Texto fornecido
● ● ● ● ● ● ●
Esse direito ao afeto não vem carregado sozinho no disco. Apesar de ser uma narrativa em primeira pessoa, a cantora traz outras mulheres negras para entrelaçar as histórias do disco. Tem as escritoras Conceição Evaristo, Cidinha da Silva e Tatiana Nascimento, além da poeta e cantora baiana Dejanira Rainha Santos Melo. Evaristo vem junto a Nina Simone, em “Ain’t Not Go”. “Conceição é uma figura emblemática da literatura brasileira. Eu a conheci num show que eu fiz em Porto Alegre. Eu escolhi ela numa faixa que eu canto Nina Simone e acho que Conceição é essa figura que tem uma importância aqui no Brasil semelhante a ela.”.
● ● ● ● ● ● ●
Dados registrados
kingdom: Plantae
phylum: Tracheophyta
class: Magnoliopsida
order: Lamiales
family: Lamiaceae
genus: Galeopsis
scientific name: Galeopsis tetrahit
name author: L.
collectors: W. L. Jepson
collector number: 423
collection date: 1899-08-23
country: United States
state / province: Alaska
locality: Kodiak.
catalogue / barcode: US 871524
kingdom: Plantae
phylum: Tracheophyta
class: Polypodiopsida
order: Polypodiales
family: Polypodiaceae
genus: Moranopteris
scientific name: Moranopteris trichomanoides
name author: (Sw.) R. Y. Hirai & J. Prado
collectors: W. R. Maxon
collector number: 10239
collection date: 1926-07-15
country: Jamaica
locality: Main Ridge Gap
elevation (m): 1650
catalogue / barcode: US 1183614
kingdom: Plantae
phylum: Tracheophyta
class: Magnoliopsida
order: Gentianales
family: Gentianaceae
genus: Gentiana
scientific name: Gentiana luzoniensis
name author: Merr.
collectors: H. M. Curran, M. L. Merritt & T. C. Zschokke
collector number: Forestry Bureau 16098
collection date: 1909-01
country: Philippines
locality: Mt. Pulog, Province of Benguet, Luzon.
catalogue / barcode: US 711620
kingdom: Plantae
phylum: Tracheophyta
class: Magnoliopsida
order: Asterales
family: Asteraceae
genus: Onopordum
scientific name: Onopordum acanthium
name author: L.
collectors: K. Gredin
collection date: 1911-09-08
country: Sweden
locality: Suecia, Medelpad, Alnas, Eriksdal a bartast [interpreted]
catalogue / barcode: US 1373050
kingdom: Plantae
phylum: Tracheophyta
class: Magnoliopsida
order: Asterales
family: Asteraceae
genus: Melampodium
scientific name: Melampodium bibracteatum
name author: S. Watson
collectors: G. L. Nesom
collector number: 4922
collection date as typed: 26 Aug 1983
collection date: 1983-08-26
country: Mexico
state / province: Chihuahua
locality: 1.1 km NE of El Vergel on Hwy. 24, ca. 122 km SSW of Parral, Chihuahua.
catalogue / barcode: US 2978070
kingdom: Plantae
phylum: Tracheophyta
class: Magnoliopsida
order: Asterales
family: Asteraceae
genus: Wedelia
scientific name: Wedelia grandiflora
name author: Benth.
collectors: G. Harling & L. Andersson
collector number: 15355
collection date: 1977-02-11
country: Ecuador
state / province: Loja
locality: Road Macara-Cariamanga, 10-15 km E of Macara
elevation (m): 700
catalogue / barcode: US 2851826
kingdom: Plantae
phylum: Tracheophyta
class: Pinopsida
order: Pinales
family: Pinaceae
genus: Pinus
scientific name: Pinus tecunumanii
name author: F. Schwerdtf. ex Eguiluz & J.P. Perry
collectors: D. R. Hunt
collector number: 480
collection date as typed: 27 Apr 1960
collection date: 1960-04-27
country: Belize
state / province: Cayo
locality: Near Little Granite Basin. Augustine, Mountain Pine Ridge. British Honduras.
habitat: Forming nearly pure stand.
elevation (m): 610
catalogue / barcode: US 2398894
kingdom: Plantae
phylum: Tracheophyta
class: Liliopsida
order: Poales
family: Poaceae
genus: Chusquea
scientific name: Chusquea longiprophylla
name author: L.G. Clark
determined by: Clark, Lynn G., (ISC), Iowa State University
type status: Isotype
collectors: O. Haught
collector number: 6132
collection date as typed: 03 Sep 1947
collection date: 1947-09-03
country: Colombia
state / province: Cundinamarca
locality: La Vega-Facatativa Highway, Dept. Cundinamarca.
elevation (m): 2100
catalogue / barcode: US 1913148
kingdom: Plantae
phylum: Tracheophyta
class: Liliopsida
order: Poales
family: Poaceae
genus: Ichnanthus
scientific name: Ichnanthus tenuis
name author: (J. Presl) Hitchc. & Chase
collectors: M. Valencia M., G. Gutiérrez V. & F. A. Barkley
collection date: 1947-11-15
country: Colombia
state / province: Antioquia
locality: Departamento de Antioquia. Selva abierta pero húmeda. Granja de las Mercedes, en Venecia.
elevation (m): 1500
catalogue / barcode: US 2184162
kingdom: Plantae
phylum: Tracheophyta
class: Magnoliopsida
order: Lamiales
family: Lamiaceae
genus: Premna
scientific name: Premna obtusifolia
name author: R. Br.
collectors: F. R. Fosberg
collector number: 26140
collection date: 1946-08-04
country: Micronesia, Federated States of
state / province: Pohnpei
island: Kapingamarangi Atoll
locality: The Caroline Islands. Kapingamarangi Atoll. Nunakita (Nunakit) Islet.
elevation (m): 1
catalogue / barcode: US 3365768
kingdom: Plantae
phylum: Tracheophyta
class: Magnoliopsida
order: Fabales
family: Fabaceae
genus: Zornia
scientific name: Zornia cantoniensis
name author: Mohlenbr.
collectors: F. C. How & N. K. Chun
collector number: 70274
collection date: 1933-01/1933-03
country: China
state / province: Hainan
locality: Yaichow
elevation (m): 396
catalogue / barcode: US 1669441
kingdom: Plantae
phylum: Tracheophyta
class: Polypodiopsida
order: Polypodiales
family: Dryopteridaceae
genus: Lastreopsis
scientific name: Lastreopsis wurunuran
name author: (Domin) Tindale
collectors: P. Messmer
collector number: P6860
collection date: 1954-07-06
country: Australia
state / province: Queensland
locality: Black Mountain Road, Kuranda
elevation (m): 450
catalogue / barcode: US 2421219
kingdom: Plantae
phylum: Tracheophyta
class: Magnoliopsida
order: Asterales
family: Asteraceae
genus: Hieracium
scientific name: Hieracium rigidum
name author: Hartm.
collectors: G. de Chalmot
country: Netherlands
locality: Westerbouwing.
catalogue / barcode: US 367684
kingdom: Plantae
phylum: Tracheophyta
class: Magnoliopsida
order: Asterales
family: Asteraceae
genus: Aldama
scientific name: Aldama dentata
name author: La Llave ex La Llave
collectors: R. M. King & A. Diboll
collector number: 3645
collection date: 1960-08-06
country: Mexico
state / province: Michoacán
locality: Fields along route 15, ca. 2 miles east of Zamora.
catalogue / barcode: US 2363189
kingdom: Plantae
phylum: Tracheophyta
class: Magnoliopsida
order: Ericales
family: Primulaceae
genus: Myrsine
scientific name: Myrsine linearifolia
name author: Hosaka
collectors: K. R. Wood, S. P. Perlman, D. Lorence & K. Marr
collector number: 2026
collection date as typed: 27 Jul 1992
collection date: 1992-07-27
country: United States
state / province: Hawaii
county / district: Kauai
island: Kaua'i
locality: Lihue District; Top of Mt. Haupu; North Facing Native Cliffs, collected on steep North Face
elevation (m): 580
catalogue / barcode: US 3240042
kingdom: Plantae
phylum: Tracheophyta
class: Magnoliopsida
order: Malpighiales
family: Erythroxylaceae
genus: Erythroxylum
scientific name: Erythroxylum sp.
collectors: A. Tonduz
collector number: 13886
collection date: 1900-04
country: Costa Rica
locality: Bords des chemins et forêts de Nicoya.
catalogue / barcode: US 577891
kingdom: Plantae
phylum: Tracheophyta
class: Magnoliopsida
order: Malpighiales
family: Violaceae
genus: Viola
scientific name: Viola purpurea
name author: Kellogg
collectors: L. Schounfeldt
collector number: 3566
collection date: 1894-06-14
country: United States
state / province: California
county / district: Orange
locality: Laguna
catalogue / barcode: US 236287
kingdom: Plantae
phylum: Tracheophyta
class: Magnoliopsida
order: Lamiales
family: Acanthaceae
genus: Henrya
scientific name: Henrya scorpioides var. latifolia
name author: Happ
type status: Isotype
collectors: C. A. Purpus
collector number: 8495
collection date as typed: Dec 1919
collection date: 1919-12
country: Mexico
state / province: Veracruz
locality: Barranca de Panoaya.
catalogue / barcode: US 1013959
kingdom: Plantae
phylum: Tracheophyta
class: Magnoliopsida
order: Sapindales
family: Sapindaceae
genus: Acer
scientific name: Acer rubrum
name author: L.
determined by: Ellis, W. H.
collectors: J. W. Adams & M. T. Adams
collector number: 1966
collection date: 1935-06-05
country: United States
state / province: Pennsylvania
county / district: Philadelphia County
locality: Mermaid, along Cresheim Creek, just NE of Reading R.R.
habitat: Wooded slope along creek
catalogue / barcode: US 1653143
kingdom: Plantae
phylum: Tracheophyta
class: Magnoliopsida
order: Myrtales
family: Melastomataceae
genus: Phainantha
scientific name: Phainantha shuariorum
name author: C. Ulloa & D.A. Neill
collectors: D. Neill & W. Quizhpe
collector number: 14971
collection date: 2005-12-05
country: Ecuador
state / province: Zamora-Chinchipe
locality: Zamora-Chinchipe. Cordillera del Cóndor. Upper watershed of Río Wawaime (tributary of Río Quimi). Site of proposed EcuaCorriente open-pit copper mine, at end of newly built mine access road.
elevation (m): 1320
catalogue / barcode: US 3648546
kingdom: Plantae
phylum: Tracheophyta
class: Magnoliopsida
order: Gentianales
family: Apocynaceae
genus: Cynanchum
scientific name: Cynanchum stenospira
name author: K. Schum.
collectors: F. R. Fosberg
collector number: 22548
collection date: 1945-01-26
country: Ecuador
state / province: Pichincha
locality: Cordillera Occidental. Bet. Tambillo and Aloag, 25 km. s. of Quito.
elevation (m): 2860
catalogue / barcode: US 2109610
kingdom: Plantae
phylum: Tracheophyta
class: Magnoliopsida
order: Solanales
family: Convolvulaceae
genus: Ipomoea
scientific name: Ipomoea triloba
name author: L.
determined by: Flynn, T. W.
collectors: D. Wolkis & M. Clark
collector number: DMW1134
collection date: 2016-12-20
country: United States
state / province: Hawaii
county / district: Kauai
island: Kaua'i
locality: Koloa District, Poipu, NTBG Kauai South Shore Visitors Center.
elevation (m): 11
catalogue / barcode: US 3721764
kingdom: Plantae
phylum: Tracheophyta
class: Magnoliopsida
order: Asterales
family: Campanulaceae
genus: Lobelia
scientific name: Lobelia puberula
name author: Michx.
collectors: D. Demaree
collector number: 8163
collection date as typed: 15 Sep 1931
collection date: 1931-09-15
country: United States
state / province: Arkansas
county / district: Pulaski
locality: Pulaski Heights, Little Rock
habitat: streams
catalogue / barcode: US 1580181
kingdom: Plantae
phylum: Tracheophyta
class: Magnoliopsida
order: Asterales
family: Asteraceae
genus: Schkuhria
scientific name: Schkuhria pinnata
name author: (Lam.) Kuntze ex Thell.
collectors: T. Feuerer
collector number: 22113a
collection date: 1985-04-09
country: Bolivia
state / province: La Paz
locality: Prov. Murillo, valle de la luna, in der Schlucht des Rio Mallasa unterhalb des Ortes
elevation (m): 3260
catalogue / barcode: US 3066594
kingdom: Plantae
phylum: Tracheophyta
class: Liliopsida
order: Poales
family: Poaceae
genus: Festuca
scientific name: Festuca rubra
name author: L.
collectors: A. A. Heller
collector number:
● ● ● ● ● ● ●
Instruções do exercício
De acordo com o texto fornecido, em que cidade a cantora conheceu Conceição Evaristo? A listagem não guarda relação alguma com o texto fornecido.

Solução da tarefa
Em Porto Alegre, durante um show que a cantora fez na cidade.